Wow. I’ve used NATS for best-effort in-memory pub/sub, which it has been great for, including getting subtle scaling details right. I never touched their persistence and would have investigated more before I did, but I wouldn’t have expected it to be this bad. Vulnerability to simple single-bit file corruption is embarrassing.
Sort of related. Jepsen and Antithesis recently released a glossary of common terms which is a fantastic reference.
> 3.4 Lazy fsync by Default
Why? Why do some databases do that? To have better performance in benchmarks? It’s not like that it’s ok to do that if you have a better default or at least write a lot about it. But especially when you run stuff in a small cluster you get bitten by stuff like that.
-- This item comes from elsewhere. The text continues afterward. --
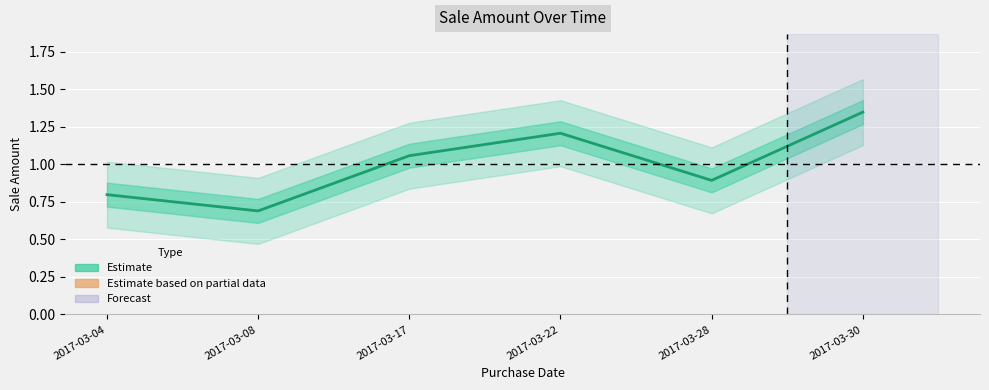

How many points are lower than both their immediate neighbors (excluding endpoints)?

2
Curious about the differences between content on aphyr.com/tags/jepsen and jepsen.io/analyses. I recently discovered aphyr.com and was excited about the potential insights!
> By default, NATS only flushes data to disk every two minutes, but acknowledges operations immediately. This approach can lead to the loss of committed writes when several nodes experience a power failure, kernel crash, or hardware fault concurrently—or in rapid succession (#7564).
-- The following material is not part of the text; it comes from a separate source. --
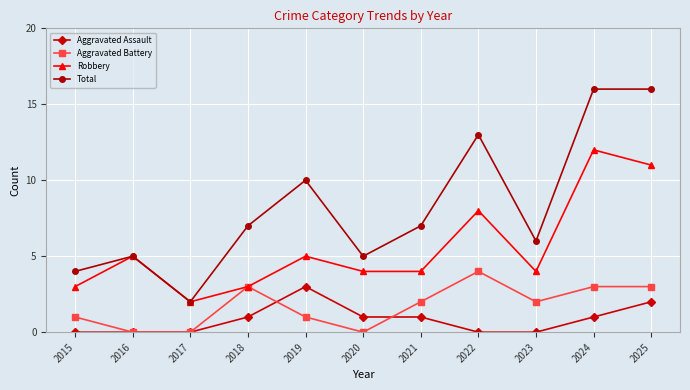

Reading left to right, extract all data points from this chart.

Aggravated Assault: 0	0	0	1	3	1	1	0	0	1	2
Aggravated Battery: 1	0	0	3	1	0	2	4	2	3	3
Robbery: 3	5	2	3	5	4	4	8	4	12	11
Total: 4	5	2	7	10	5	7	13	6	16	16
I am getting strong early MongoDB vibes. "Look how fast it is, it's web-scale!". Well, if you don't fsync, you'll go fast, but you'll go even faster piping customer data to /dev/null, too.
Coordinated failures shouldn't be a novelty or a surprise any longer these days.
I wouldn't trust a product that doesn't default to safest options. It's fine to provide relaxed modes of consistency and durability but just don't make them default. Let the user configure those themselves.
If you are looking for a serverless alternative to JetStream, check out https://s2.dev
Pros: unlimited streams with the durability of object storage – JetStream can only do a few K topics
Cons: no consumer groups yet, it's on the agenda
> > You can force an fsync after each messsage [sic] with always, this will slow down the throughput to a few hundred msg/s.
Is the performance warning in the NATS possible to improve on? Couldn't you still run fsync on an interval and queue up a certain number of writes to be flushed at once? I could imagine latency suffering, but batches throughput could be preserved to some extent?
Half-expected tbh, but didn’t expect to be this bad.
Just use redpanda.
NATS is a fantastic piece of software. But doc’s unpractical and half backed. That’s a shame to be required to retro engineer the software from GitHub to know the auth schemes.
nats jetstream vs say redis streams - which one have people found easier to work with ?
Thanks, those reports are always a quiet pleasure to read even if one is a bit far from the domain.
Definitely thought this was about aviation for a moment.
Every time someone builds one of these things and skips over "overcomplicated theory", aphyr destroys them. At this point, I wonder if we could train an AI to look over a project's documentation, and predict whether it's likely to lose commmitted writes just based on the marketing / technical claims. We probably can.